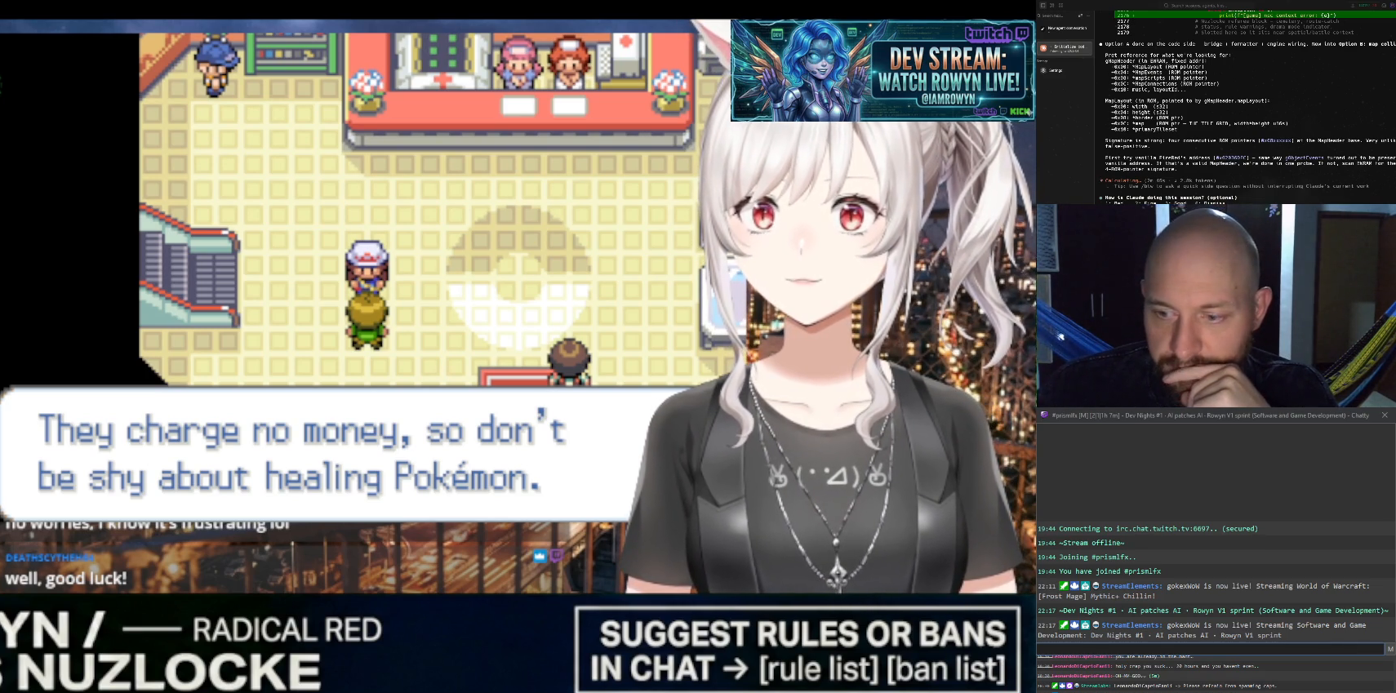
{"buttons": ["DPAD_DOWN"], "events": []}
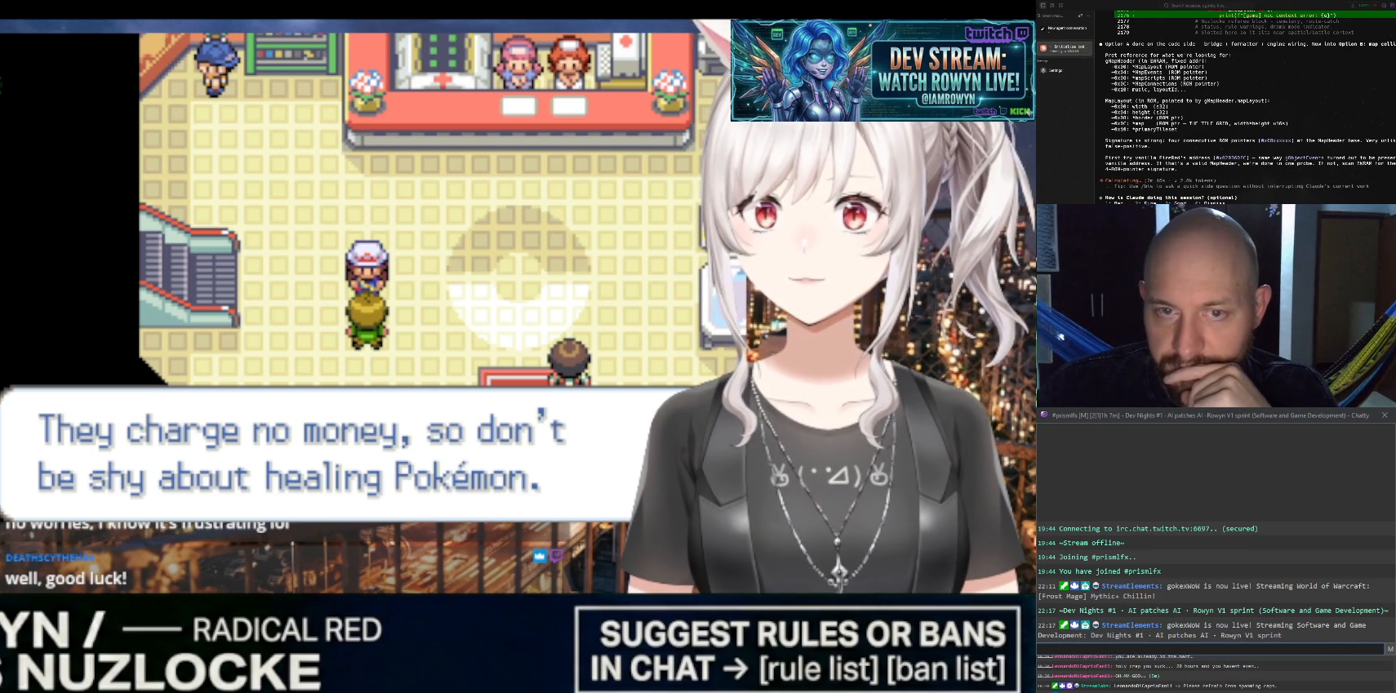
{"buttons": ["DPAD_DOWN"], "events": []}
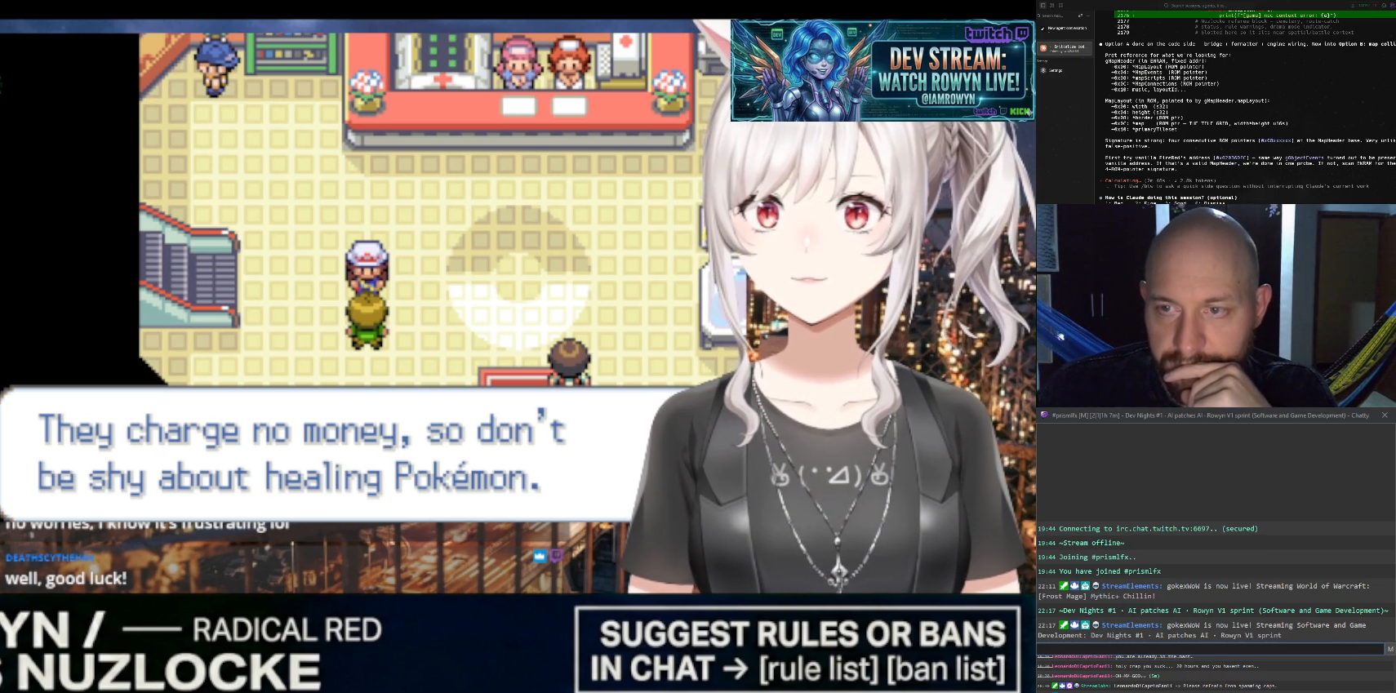
{"buttons": ["DPAD_DOWN"], "events": []}
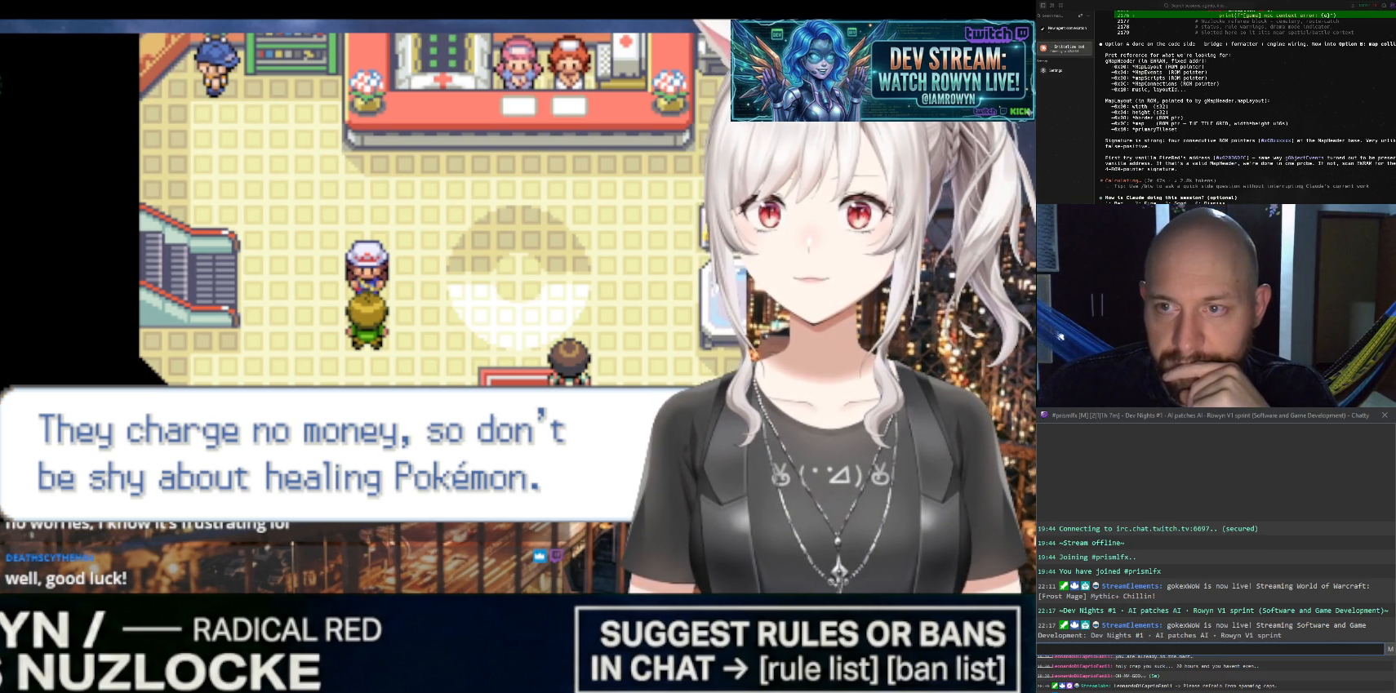
{"buttons": ["DPAD_DOWN"], "events": []}
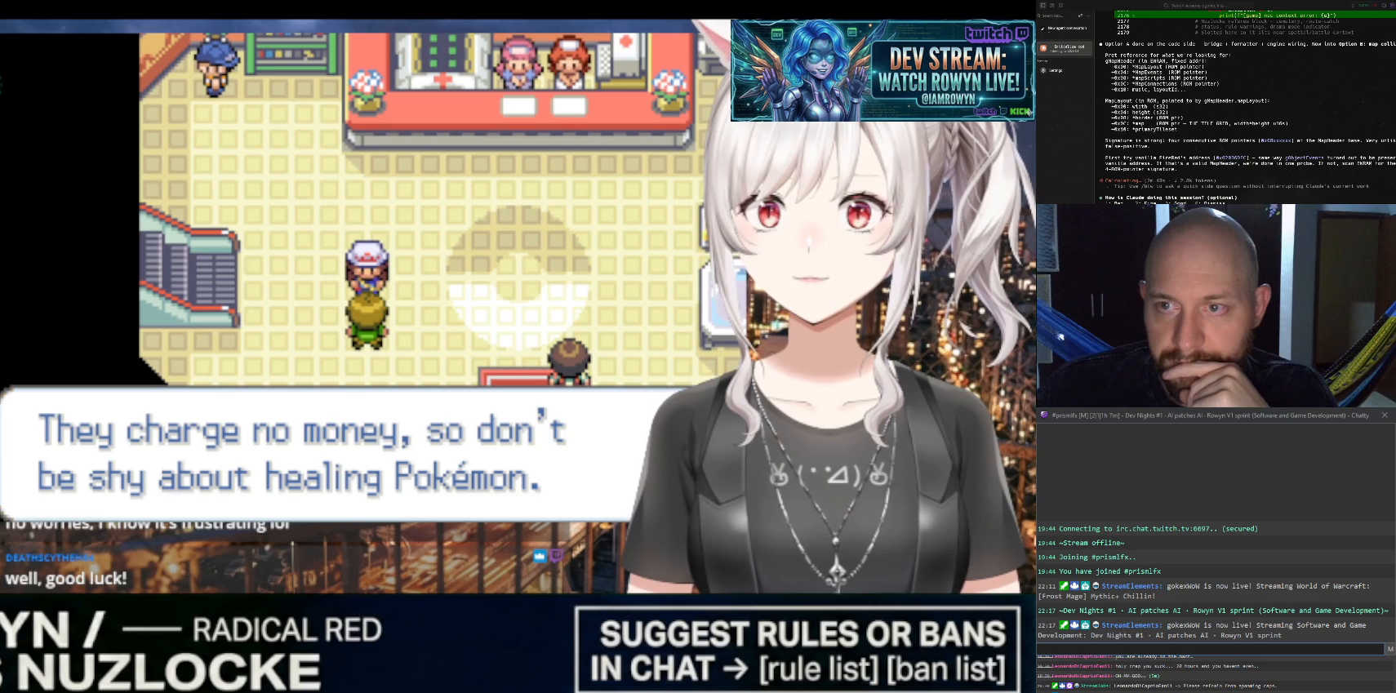
{"buttons": ["DPAD_DOWN"], "events": []}
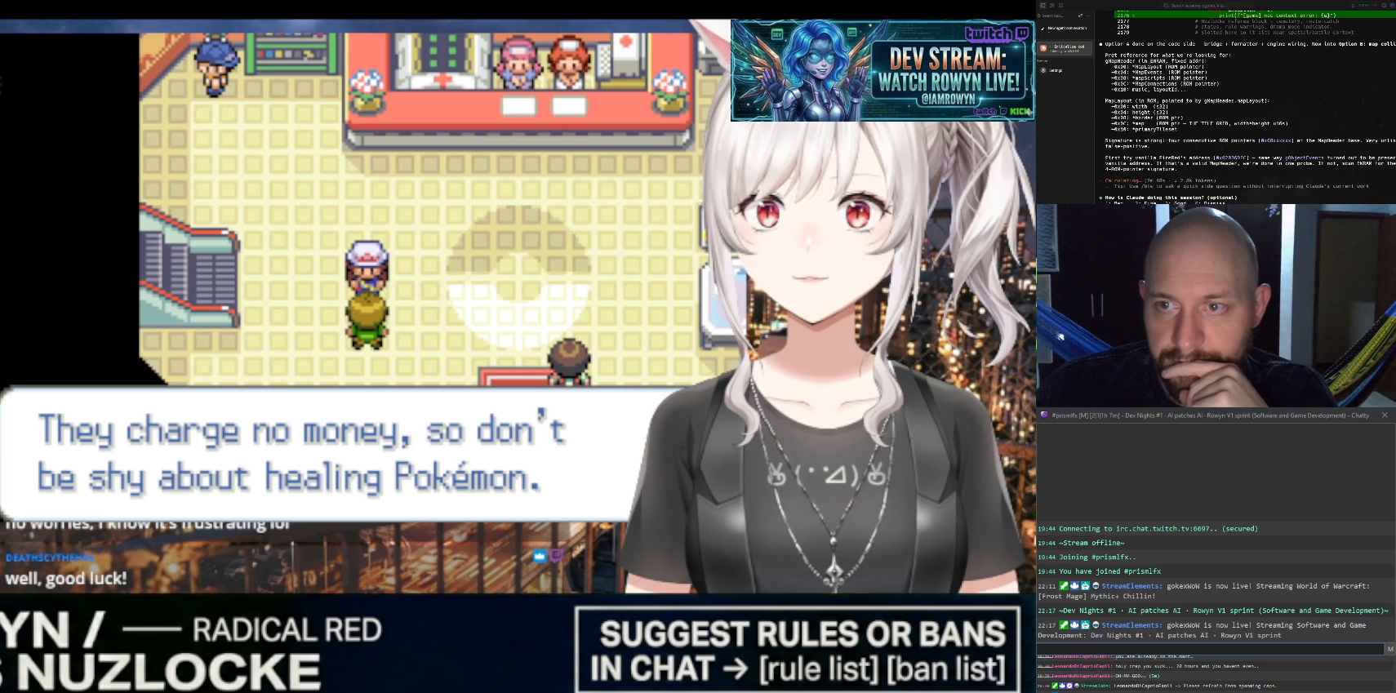
{"buttons": ["DPAD_DOWN"], "events": []}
▬▬▬
(Task description): Give the data back exactly, omitting all pictures.

(The completed task):
{"buttons": ["DPAD_DOWN"], "events": []}
{"buttons": ["DPAD_DOWN"], "events": []}
{"buttons": ["DPAD_DOWN"], "events": []}
{"buttons": ["DPAD_DOWN"], "events": []}
{"buttons": ["DPAD_DOWN"], "events": []}
{"buttons": ["DPAD_DOWN"], "events": []}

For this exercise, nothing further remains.